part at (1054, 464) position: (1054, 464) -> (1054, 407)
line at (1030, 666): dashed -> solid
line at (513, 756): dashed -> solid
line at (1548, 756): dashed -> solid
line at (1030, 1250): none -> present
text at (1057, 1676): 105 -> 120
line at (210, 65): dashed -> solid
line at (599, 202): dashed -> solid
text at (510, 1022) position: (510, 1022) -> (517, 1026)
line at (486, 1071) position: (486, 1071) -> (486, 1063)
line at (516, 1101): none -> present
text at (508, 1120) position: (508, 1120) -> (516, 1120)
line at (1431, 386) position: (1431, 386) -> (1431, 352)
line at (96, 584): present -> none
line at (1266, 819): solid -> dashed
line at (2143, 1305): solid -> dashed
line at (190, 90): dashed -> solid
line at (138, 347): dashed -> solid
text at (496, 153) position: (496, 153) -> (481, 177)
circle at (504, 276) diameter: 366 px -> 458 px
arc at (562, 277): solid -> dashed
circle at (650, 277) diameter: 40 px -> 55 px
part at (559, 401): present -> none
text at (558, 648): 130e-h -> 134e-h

----------------

Reproduce all of the rows above verbatim, line by line, in their original order.

■ **Solution to this exercise**:
part at (1054, 464) position: (1054, 464) -> (1054, 407)
line at (1030, 666): dashed -> solid
line at (513, 756): dashed -> solid
line at (1548, 756): dashed -> solid
line at (1030, 1250): none -> present
text at (1057, 1676): 105 -> 120
line at (210, 65): dashed -> solid
line at (599, 202): dashed -> solid
text at (510, 1022) position: (510, 1022) -> (517, 1026)
line at (486, 1071) position: (486, 1071) -> (486, 1063)
line at (516, 1101): none -> present
text at (508, 1120) position: (508, 1120) -> (516, 1120)
line at (1431, 386) position: (1431, 386) -> (1431, 352)
line at (96, 584): present -> none
line at (1266, 819): solid -> dashed
line at (2143, 1305): solid -> dashed
line at (190, 90): dashed -> solid
line at (138, 347): dashed -> solid
text at (496, 153) position: (496, 153) -> (481, 177)
circle at (504, 276) diameter: 366 px -> 458 px
arc at (562, 277): solid -> dashed
circle at (650, 277) diameter: 40 px -> 55 px
part at (559, 401): present -> none
text at (558, 648): 130e-h -> 134e-h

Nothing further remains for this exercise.